- Texto -
______________________________

POR MARIEL MANRIQUE 


Los ejércitos que Jorge VI debió enfrentar afilaban las armas en el fondo de su garganta. La Segunda Guerra Mundial deparó a esa garganta el golpe más temible de su vida: la invención de la radio y la incorporación a la función básica del rey (ser visto) la de ser oído. Papá dijo: "Antes bastaba con mantenerse erguido en el caballo y que no se arrugara el informe. Ahora hay que comunicarse y penetrar en los hogares de los súbditos". 

Jorge VI jamás quiso ser rey. Sabía que un rey carecía de poder político; que un rey era la nada misma. Su esposa Isabel rechazó dos veces su propuesta de matrimonio atribulada por las obligaciones del asfixiante corsé monárquico y aceptó, finalmente, convencida de que a alguien que tartamudeaba tan bellamente lo dejarían en paz y estaría a salvo. A salvo de la maquinaria inflexible y oprimente del protocolo, gracias al escudo infamante de la tartamudez. El segundo escudo se esfumó rápidamente: David, el hermanito mayor y primero en la línea de sucesión al trono, abdicó por amor a Wallis Simpson, esa extranjera misteriosa y plebeya doblemente divorciada, de la que nunca se supo a ciencia cierta qué escondía entre las piernas. 

Jorge VI tuvo, entonces, que salir a hablar. Salir a hablar es el Vía Crucis del tartamudo y de eso habla, paradójicamente, El discurso del rey (Tom Hooper, 2010), la historia de un hombre torturado por las palabras y forzado a utilizarlas dadas las condiciones de su época. Jorge VI hubiera podido huir; hubiera podido confesar que no estaba preparado; hubiera podido abdicar como David, no por amor a una mujer sino por estado de guerra permanente con el lenguaje. En esta línea, Edipo hubiera podido no enamorarse de Yocasta y, ya enamorado, decidir que era demasiado purgar su culpa, enloquecido, arrancándose los ojos. Pero la realidad no es lo que podría haber sido, sino lo que fue.

______________________________

- Tarea escrita A -
Identifique y copie cada línea de los registros en la que aparezca la palabra "Feiertage". Tenga en cuenta la distinción entre mayúsculas y minúsculas.
El texto y los registros son independientes entre sí.

- Registros -
______________________________

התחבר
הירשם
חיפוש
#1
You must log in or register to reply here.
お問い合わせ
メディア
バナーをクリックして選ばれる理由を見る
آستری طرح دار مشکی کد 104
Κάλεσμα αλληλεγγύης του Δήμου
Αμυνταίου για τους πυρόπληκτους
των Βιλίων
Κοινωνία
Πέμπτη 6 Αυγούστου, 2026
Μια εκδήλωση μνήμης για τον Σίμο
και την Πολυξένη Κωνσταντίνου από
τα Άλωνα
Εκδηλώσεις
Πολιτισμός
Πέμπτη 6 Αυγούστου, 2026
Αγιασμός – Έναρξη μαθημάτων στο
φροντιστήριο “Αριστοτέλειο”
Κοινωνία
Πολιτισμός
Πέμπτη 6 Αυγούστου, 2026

______________________________

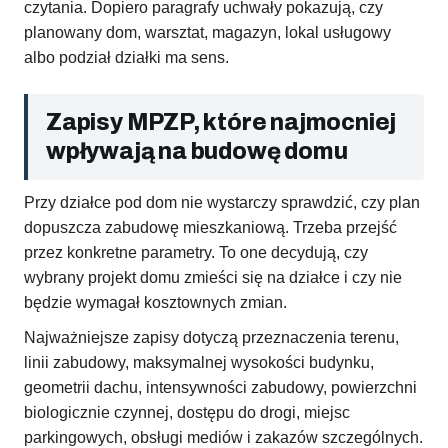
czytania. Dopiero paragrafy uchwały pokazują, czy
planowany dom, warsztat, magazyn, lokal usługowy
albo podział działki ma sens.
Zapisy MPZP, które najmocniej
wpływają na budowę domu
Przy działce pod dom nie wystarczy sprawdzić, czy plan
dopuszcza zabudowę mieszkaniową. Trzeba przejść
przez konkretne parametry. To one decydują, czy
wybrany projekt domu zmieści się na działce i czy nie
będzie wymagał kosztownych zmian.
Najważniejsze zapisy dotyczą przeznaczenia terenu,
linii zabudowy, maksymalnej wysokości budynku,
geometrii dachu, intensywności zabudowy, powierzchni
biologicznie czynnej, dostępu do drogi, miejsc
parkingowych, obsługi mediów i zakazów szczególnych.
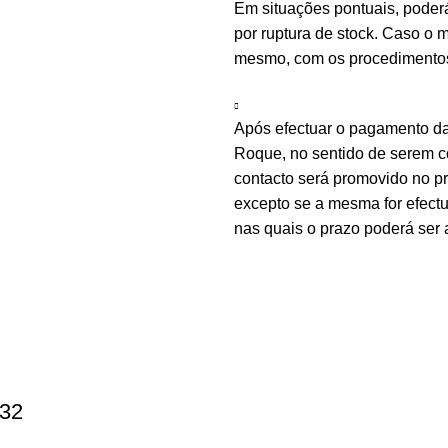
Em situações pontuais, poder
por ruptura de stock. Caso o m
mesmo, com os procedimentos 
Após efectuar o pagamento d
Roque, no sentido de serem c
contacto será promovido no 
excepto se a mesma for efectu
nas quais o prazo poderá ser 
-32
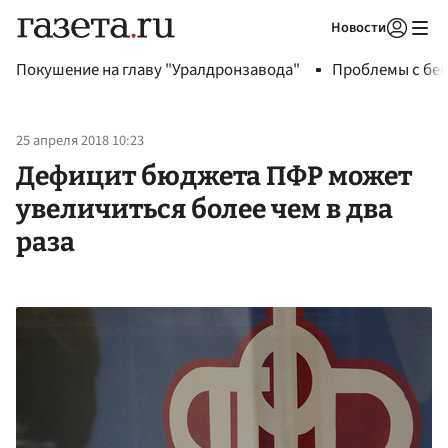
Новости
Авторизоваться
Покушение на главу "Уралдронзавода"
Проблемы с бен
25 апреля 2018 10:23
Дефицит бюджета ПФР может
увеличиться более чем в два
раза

______________________________

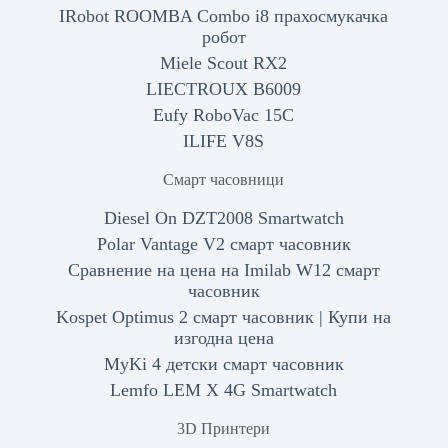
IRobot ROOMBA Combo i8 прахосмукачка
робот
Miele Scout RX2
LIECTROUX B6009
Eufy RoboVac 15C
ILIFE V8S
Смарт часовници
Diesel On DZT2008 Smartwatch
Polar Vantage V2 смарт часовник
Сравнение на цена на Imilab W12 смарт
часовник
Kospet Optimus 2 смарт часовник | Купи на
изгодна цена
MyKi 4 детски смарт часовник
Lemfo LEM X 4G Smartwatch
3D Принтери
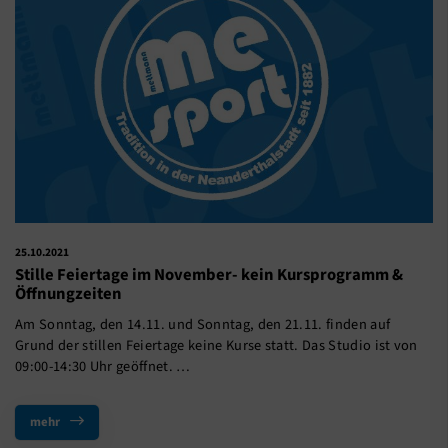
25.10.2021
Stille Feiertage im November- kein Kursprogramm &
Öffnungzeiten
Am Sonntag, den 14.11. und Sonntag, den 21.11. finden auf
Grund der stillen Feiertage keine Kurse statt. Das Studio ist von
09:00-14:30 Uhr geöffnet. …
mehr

______________________________

- Tarea escrita B -
Imprima el texto completo sin alterar nada.

- Solución de la tarea A -
Stille Feiertage im November- kein Kursprogramm &
Grund der stillen Feiertage keine Kurse statt. Das Studio ist von

- Solución de la tarea B -
POR MARIEL MANRIQUE 


Los ejércitos que Jorge VI debió enfrentar afilaban las armas en el fondo de su garganta. La Segunda Guerra Mundial deparó a esa garganta el golpe más temible de su vida: la invención de la radio y la incorporación a la función básica del rey (ser visto) la de ser oído. Papá dijo: "Antes bastaba con mantenerse erguido en el caballo y que no se arrugara el informe. Ahora hay que comunicarse y penetrar en los hogares de los súbditos". 

Jorge VI jamás quiso ser rey. Sabía que un rey carecía de poder político; que un rey era la nada misma. Su esposa Isabel rechazó dos veces su propuesta de matrimonio atribulada por las obligaciones del asfixiante corsé monárquico y aceptó, finalmente, convencida de que a alguien que tartamudeaba tan bellamente lo dejarían en paz y estaría a salvo. A salvo de la maquinaria inflexible y oprimente del protocolo, gracias al escudo infamante de la tartamudez. El segundo escudo se esfumó rápidamente: David, el hermanito mayor y primero en la línea de sucesión al trono, abdicó por amor a Wallis Simpson, esa extranjera misteriosa y plebeya doblemente divorciada, de la que nunca se supo a ciencia cierta qué escondía entre las piernas. 

Jorge VI tuvo, entonces, que salir a hablar. Salir a hablar es el Vía Crucis del tartamudo y de eso habla, paradójicamente, El discurso del rey (Tom Hooper, 2010), la historia de un hombre torturado por las palabras y forzado a utilizarlas dadas las condiciones de su época. Jorge VI hubiera podido huir; hubiera podido confesar que no estaba preparado; hubiera podido abdicar como David, no por amor a una mujer sino por estado de guerra permanente con el lenguaje. En esta línea, Edipo hubiera podido no enamorarse de Yocasta y, ya enamorado, decidir que era demasiado purgar su culpa, enloquecido, arrancándose los ojos. Pero la realidad no es lo que podría haber sido, sino lo que fue.